━━━ Provided information

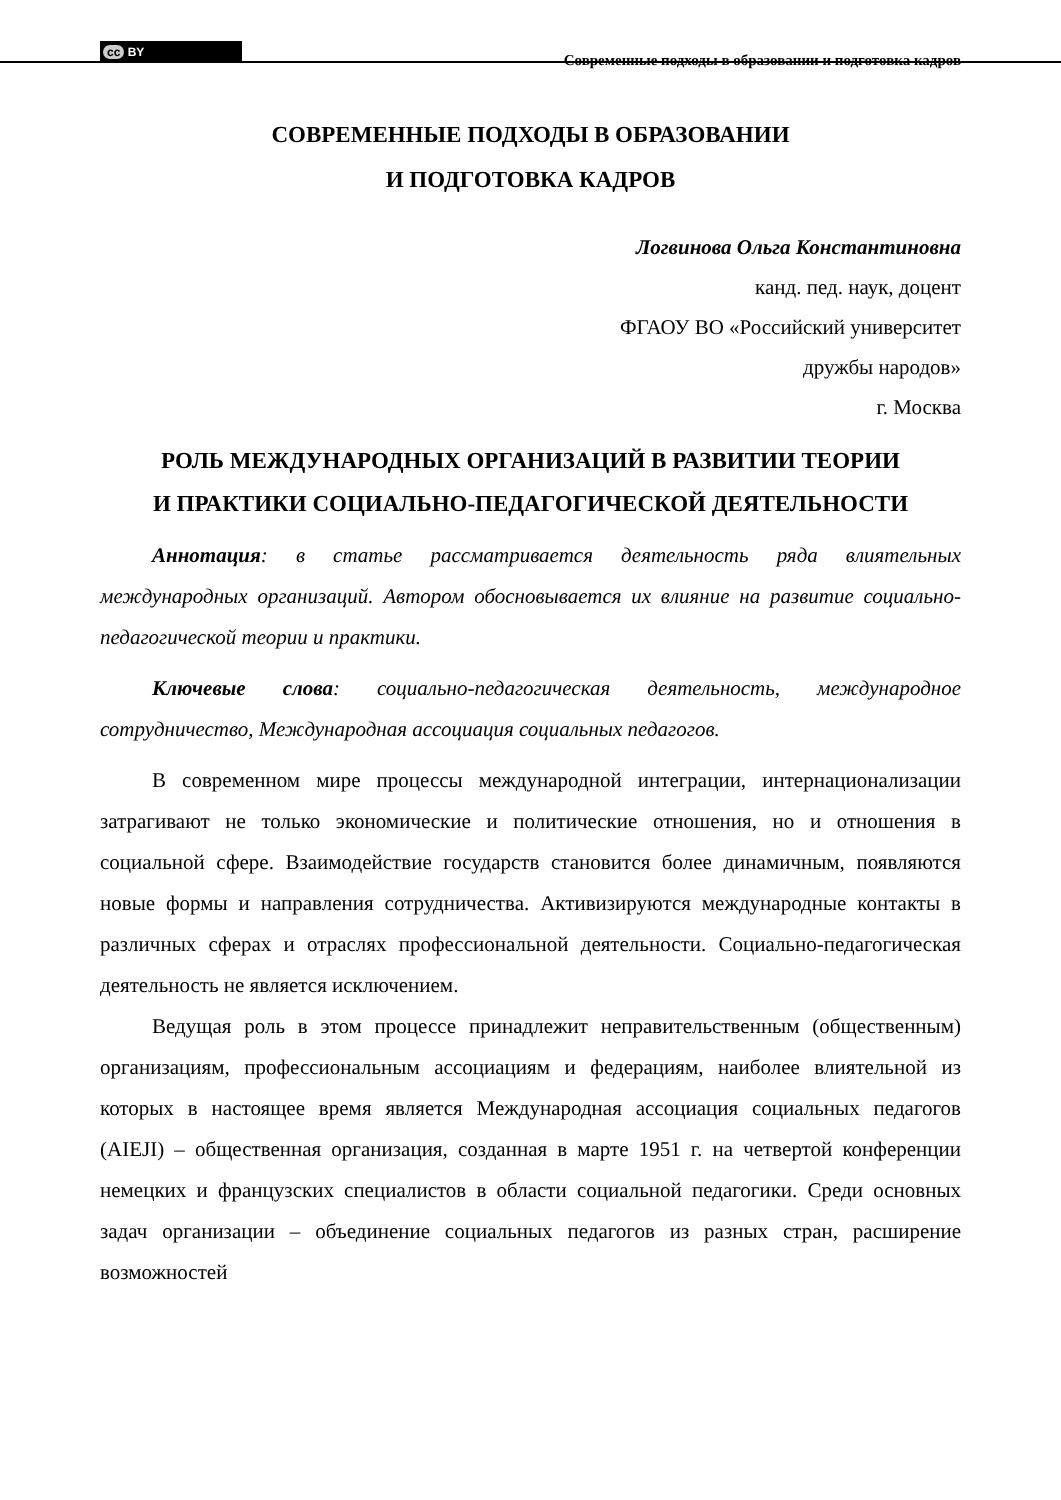cc BY
Современные подходы в образовании и подготовка кадров
СОВРЕМЕННЫЕ ПОДХОДЫ В ОБРАЗОВАНИИ
И ПОДГОТОВКА КАДРОВ
Логвинова Ольга Константиновна
канд. пед. наук, доцент
ФГАОУ ВО «Российский университет
дружбы народов»
г. Москва
РОЛЬ МЕЖДУНАРОДНЫХ ОРГАНИЗАЦИЙ В РАЗВИТИИ ТЕОРИИ
И ПРАКТИКИ СОЦИАЛЬНО-ПЕДАГОГИЧЕСКОЙ ДЕЯТЕЛЬНОСТИ
Аннотация: в статье рассматривается деятельность ряда влиятельных международных организаций. Автором обосновывается их влияние на развитие социально-педагогической теории и практики.
Ключевые слова: социально-педагогическая деятельность, международное сотрудничество, Международная ассоциация социальных педагогов.
В современном мире процессы международной интеграции, интернационализации затрагивают не только экономические и политические отношения, но и отношения в социальной сфере. Взаимодействие государств становится более динамичным, появляются новые формы и направления сотрудничества. Активизируются международные контакты в различных сферах и отраслях профессиональной деятельности. Социально-педагогическая деятельность не является исключением.
Ведущая роль в этом процессе принадлежит неправительственным (общественным) организациям, профессиональным ассоциациям и федерациям, наиболее влиятельной из которых в настоящее время является Международная ассоциация социальных педагогов (AIEJI) – общественная организация, созданная в марте 1951 г. на четвертой конференции немецких и французских специалистов в области социальной педагогики. Среди основных задач организации – объединение социальных педагогов из разных стран, расширение возможностей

━━━━━━

Pictures aside, reproduce all of the material above without alteration.

cc BY
Современные подходы в образовании и подготовка кадров
СОВРЕМЕННЫЕ ПОДХОДЫ В ОБРАЗОВАНИИ
И ПОДГОТОВКА КАДРОВ
Логвинова Ольга Константиновна
канд. пед. наук, доцент
ФГАОУ ВО «Российский университет
дружбы народов»
г. Москва
РОЛЬ МЕЖДУНАРОДНЫХ ОРГАНИЗАЦИЙ В РАЗВИТИИ ТЕОРИИ
И ПРАКТИКИ СОЦИАЛЬНО-ПЕДАГОГИЧЕСКОЙ ДЕЯТЕЛЬНОСТИ
Аннотация: в статье рассматривается деятельность ряда влиятельных международных организаций. Автором обосновывается их влияние на развитие социально-педагогической теории и практики.
Ключевые слова: социально-педагогическая деятельность, международное сотрудничество, Международная ассоциация социальных педагогов.
В современном мире процессы международной интеграции, интернационализации затрагивают не только экономические и политические отношения, но и отношения в социальной сфере. Взаимодействие государств становится более динамичным, появляются новые формы и направления сотрудничества. Активизируются международные контакты в различных сферах и отраслях профессиональной деятельности. Социально-педагогическая деятельность не является исключением.
Ведущая роль в этом процессе принадлежит неправительственным (общественным) организациям, профессиональным ассоциациям и федерациям, наиболее влиятельной из которых в настоящее время является Международная ассоциация социальных педагогов (AIEJI) – общественная организация, созданная в марте 1951 г. на четвертой конференции немецких и французских специалистов в области социальной педагогики. Среди основных задач организации – объединение социальных педагогов из разных стран, расширение возможностей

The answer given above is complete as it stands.